Trump sanctions drive major hotel operators to exit Cuba
Major hotel operators are pulling out of Cuba after Trump’s sanctions widened, deepening pressure on a tourism sector already crushed by weak demand and power shortages.

The Trump administration’s tougher Cuba policy is already producing a measurable shift: major international hotel operators are retreating, cutting into one of the island’s last reliable sources of foreign cash. The change accelerated after Executive Order 14404 on May 1, 2026, expanded sanctions to cover foreign people, companies and financial institutions that do business with sanctioned Cuban entities, including the military-linked conglomerate GAESA.

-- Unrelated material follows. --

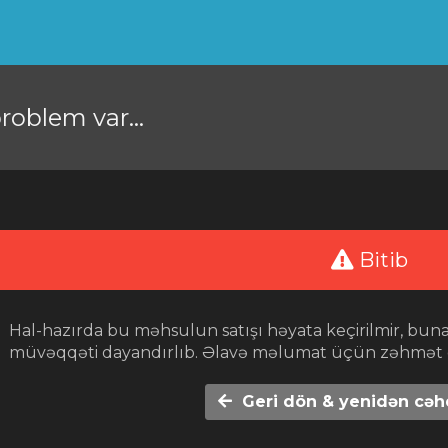
oblem var...
Bitib
Hal-hazırda bu məhsulun satışı həyata keçirilmir, bu
müvəqqəti dayandırlıb. Əlavə məlumat üçün zəhmət ol
Geri dön & yenidən cəh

Blue Diamond Resorts said it was immediately withdrawing from Cuba, where it had managed 62 hotels and more than 12,900 rooms. Spain’s Iberostar followed by stopping operations at 12 hotels tied to GAESA, while keeping some presence on the island through properties linked to other state-owned groups not swept up in the new sanctions framework. Meliá Hotels International then said on June 3 that it would immediately stop managing, marketing and providing brand services for 15 hotels in Cuba, after telling owners on May 26 that the business climate had worsened because of geopolitical, legal and economic conditions.
The pullback lands in a tourism market already under severe strain. Cuba received 328,608 international tourists from January through April 2026, a drop of 55.8% from the same period a year earlier. Meliá’s own properties were already being hit hard, with most of its Cuba hotels closed or inactive because of power shortages and weak tourism demand. That leaves the burden not just on the Cuban state and GAESA, but on hotel workers, subcontractors and private entrepreneurs who depend on visitor spending for income, supplies and transport.

Havana has defended GAESA, saying the military-run conglomerate has contributed to Cuba’s economic and social development despite the renewed U.S. pressure campaign. But the latest departures suggest the sanctions are reshaping commercial behavior faster than they are changing the island’s politics. Cuba’s central bank also said it would suspend Visa and Mastercard transactions starting June 6, citing the same sanctions pressure, a sign that the financial fallout is spreading beyond hotels and into everyday commerce.